Fellow’s research: Employing Artificial Intelligence for Genomics-Based Prognosis of Patients with Blood Cancer
18 Oct 2019
Dr Nikhil Patkar, Intermediate Fellow
Tata Memorial Centre, Mumbai, India
Our recently published study, demonstrates the applicability of artificial intelligence (AI) towards implementation of personalized medicine. In a proof of concept, we demonstrate that machine learning, which is a subtype of AI, can be used for cancer risk prediction using complex genomics datasets.
Cancer is caused by the genetic changes that are acquired by our cells as we age. In the last few years, cutting-edge DNA sequencing methods have been put to use to identify these genetic changes or mutations, and we have learned much about the cancer genome. However, we are struggling with relatively simple questions: How do we know which mutations are important for a patient when multiple mutations co-occur? How do we make sense of genomic data?
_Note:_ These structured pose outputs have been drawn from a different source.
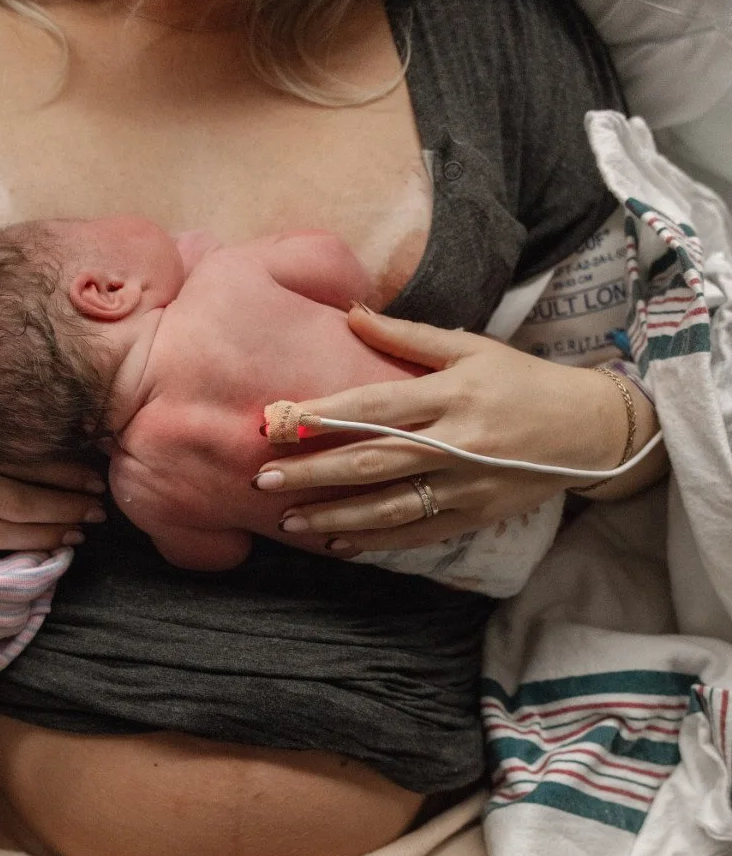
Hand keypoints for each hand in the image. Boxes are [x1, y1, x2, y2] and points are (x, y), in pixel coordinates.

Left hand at [252, 308, 663, 554]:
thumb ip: (408, 336)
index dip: (325, 415)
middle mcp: (458, 441)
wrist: (590, 431)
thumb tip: (351, 313)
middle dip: (316, 472)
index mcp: (453, 393)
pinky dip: (376, 540)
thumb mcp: (472, 348)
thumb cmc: (523, 382)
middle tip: (265, 478)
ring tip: (289, 520)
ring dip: (336, 515)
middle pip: (375, 460)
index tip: (279, 421)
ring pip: (391, 506)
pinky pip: (418, 533)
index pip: (376, 405)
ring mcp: (467, 484)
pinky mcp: (476, 516)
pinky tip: (337, 542)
Until now researchers have resorted to “cherry picking” mutations and extrapolating their clinical relevance. However, this approach is biased as it is limited by the human inability to see existing connections in a maze of complex data.
Our study focussed on a cancer of the blood-forming cells called acute myeloid leukaemia (AML). AML with mutated NPM1 gene (NPM1mut AML) is one of the commonest subtype of AML. In our dataset, genome-sequencing data identified close to 400 mutations among 110 NPM1mutAML patients (≥18 years). Using our AI algorithm (called supervised machine learning), we identified features most likely to influence the disease outcome and developed a numerical score for every feature. A final sum of the scores enabled classification of this AML into three classes based on the likely course of the disease.
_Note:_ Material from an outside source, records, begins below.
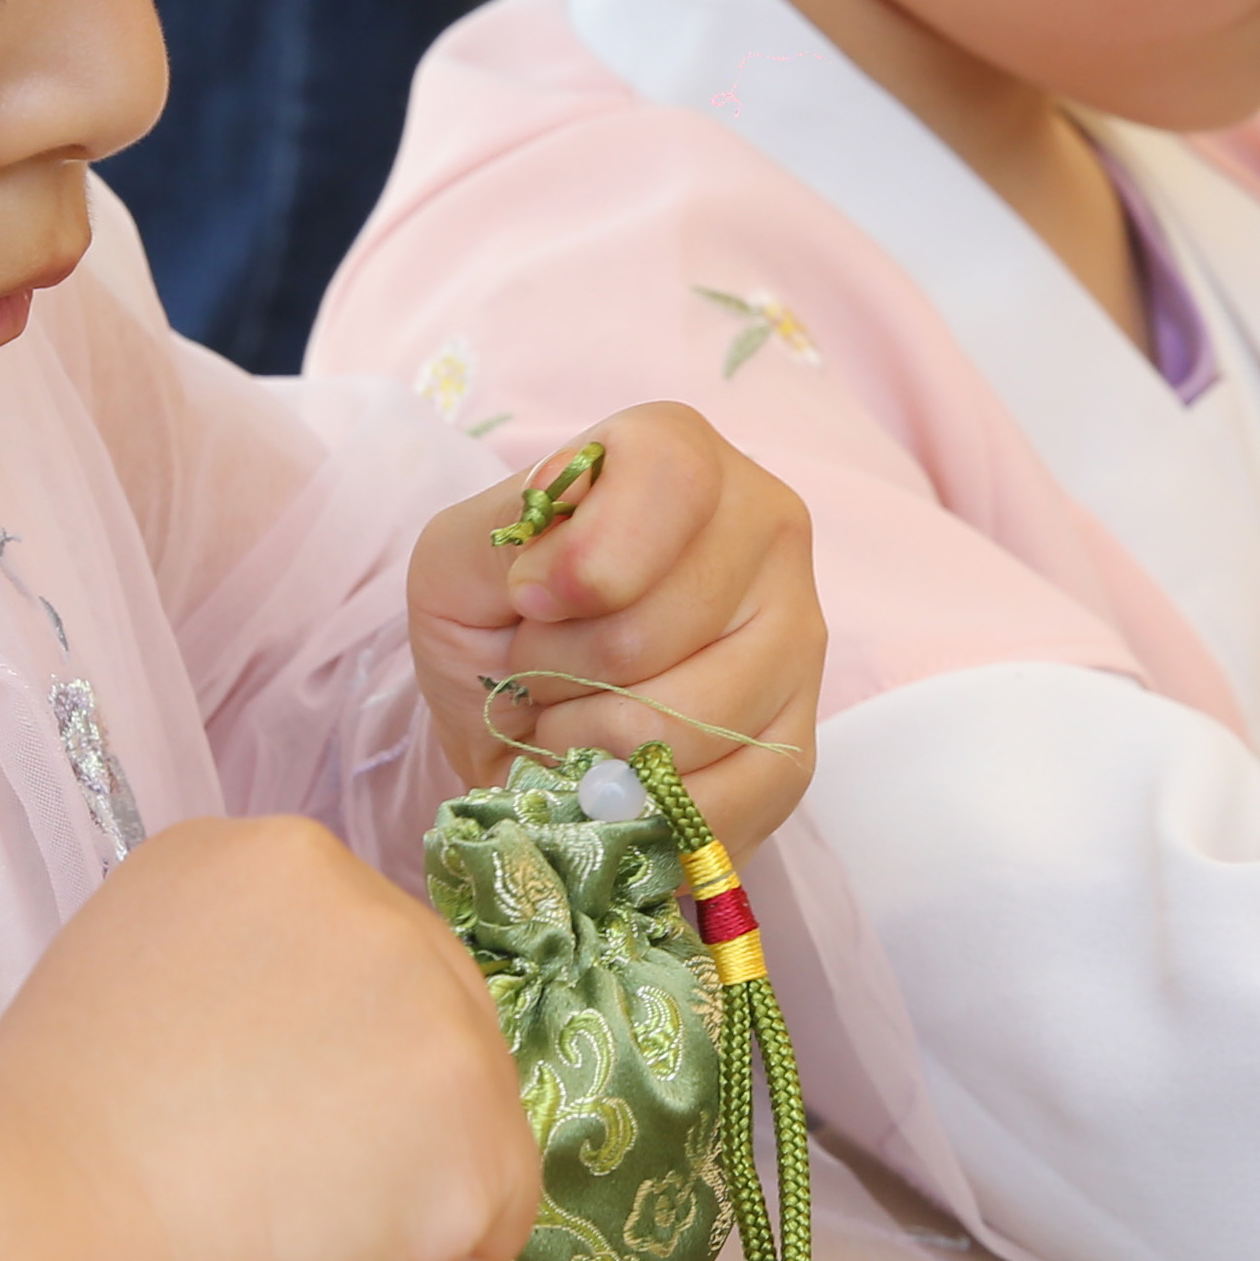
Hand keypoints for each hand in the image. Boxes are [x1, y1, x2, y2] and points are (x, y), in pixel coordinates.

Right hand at [0, 815, 539, 1260]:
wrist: (39, 1234)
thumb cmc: (46, 1148)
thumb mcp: (139, 985)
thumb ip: (236, 989)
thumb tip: (287, 1066)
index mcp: (261, 860)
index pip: (350, 956)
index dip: (317, 1053)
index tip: (248, 1114)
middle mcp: (367, 901)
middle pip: (432, 1015)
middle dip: (380, 1107)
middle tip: (277, 1191)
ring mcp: (436, 1009)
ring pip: (471, 1113)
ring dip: (407, 1183)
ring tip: (288, 1237)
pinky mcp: (479, 1125)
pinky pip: (495, 1212)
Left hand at [408, 403, 823, 855]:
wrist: (516, 714)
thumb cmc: (493, 620)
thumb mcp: (462, 558)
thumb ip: (507, 538)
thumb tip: (563, 574)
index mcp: (680, 452)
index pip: (672, 481)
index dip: (586, 561)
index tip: (527, 600)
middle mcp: (763, 526)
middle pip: (662, 624)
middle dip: (562, 672)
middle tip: (534, 673)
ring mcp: (795, 635)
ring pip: (695, 722)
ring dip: (592, 745)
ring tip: (566, 722)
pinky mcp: (797, 739)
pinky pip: (730, 797)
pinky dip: (642, 809)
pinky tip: (609, 782)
We have previously demonstrated the utility of immunophenotyping-based measurable residual disease (MRD), which is a measure of low level leukemic clones not visible by microscopy (1). Presence of MRD inevitably heralds the onset of relapse much before it occurs and thus AML MRD is important to predict outcome and guide further treatment strategies. We showed here that the three AI determined prognostic risk classes correlated with immunophenotyping based MRD. Furthermore, we demonstrate that these AI determined classes showed a high correlation with treatment outcome. Patients who were in the poor genetic risk category had a much shorter survival and were eight times more likely to relapse as compared to patients in the favourable genetic risk category. Even though our study includes a relatively small cohort and retrospective analysis, we believe findings of this study may pave the way for integration of AI in cancer genomic medicine.
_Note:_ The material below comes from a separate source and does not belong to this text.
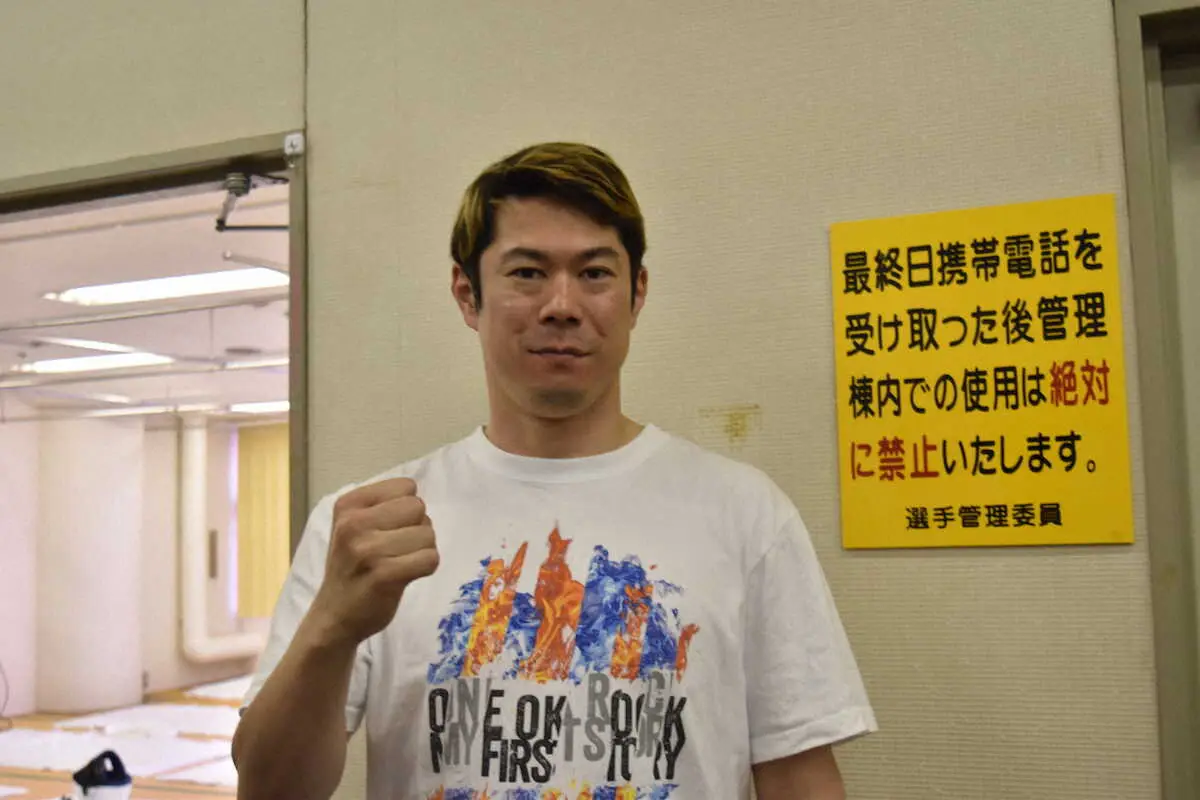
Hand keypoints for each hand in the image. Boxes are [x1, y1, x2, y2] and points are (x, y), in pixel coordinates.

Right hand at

1. Utility of Immunophenotypic Measurable Residual Disease in Adult Acute Myeloid Leukemia –Real World Context. Nikhil Patkar, Chinmayee Kakirde, Prasanna Bhanshe et al. Frontiers in Oncology. June 2019.
2. A Novel Machine Learning Derived Genetic Score Correlates with Measurable Residual Disease and is Highly Predictive of Outcome in Acute Myeloid Leukemia with Mutated NPM1. Nikhil Patkar, Anam Fatima Shaikh, Chinmayee Kakirde et al. Blood Cancer Journal. October 2019.